Um importante passo para se entender o movimento político futuro será a convenção nacional que o PMDB promove nesta semana, para escolha de seu presidente. Michel Temer é candidato a reeleição, e tem rodado o País em busca de apoio. É possível que seja discutido o desembarque do partido do governo, fato que deixaria a presidente Dilma isolada e definitivamente enfraquecida.

Do lado da economia, na quinta-feira (10) será divulgado o IPCA de fevereiro. As projeções indicam que o índice deve avançar 1,26%, de acordo com a mediana das expectativas, com os itens alimentos e transporte puxando o número. Em janeiro, o índice avançou 1,27%.

No mesmo dia será divulgada a ata do Copom, que manteve a taxa básica de juros inalterada em 14,25% ao ano. Não se espera que a ata seja muito diferente do que já foi dito antes. Apesar da melhora recente do cenário internacional, a inflação insiste em não convergir para o centro da meta.

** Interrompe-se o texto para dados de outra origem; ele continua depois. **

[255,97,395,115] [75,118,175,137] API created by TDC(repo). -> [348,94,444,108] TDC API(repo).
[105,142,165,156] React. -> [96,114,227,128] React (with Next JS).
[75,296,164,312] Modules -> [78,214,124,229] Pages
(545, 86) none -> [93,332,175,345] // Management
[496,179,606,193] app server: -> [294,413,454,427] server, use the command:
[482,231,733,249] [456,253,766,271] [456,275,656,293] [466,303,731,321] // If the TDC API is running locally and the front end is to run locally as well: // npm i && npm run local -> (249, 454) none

Lá fora, terá grande repercussão a reunião do Banco Central Europeu (BCE), que deve ocorrer na quinta-feira (10). O mercado prevê novos estímulos a economia da região, via redução da taxa de depósito e aumento do programa de compra de ativos dos países da zona do euro.

Outro evento importante será o Congresso do Partido Comunista da China, que deve anunciar novos estímulos a economia local, como redução de impostos.

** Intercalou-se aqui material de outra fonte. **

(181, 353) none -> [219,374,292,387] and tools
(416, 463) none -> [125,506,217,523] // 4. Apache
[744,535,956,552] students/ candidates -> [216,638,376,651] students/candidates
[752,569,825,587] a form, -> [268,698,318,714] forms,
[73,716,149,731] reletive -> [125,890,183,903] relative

Neste contexto, mantemos nossa recomendação de expor a carteira de renda fixa para os vértices de médio prazo (IMA-B 5 e IDKA IPCA 2A) em no máximo 30%. Os demais recursos devem ser direcionados para os vértices mais curtos, para ativos indexados ao CDI ou IRF-M 1, que mesmo que tenham rendimento menor que a inflação, como ocorreu em janeiro, constituem alternativas mais defensivas em um cenário de juros de mercado crescentes.

Nas estratégias que envolvam essencialmente a exposição ao risco de crédito (FIDC e FI Crédito Privado, por exemplo), observamos que a escassez de linhas de crédito para a produção e consumo gerou uma abertura de spread (prêmio de risco) nas operações, que resultam em oportunidades interessantes para investimentos. Com a devida cautela, e respeitados os limites das políticas de investimentos, recomendamos avaliar investimentos nestes segmentos.

Na renda variável, recomendamos uma exposição de no máximo 10% para o segmento, já incluídas alocações em fundos imobiliários – FIIs e fundos em participação – FIPs, dado a falta de percepção de melhora nos fundamentos econômicos que justifique elevar ainda mais o risco da carteira.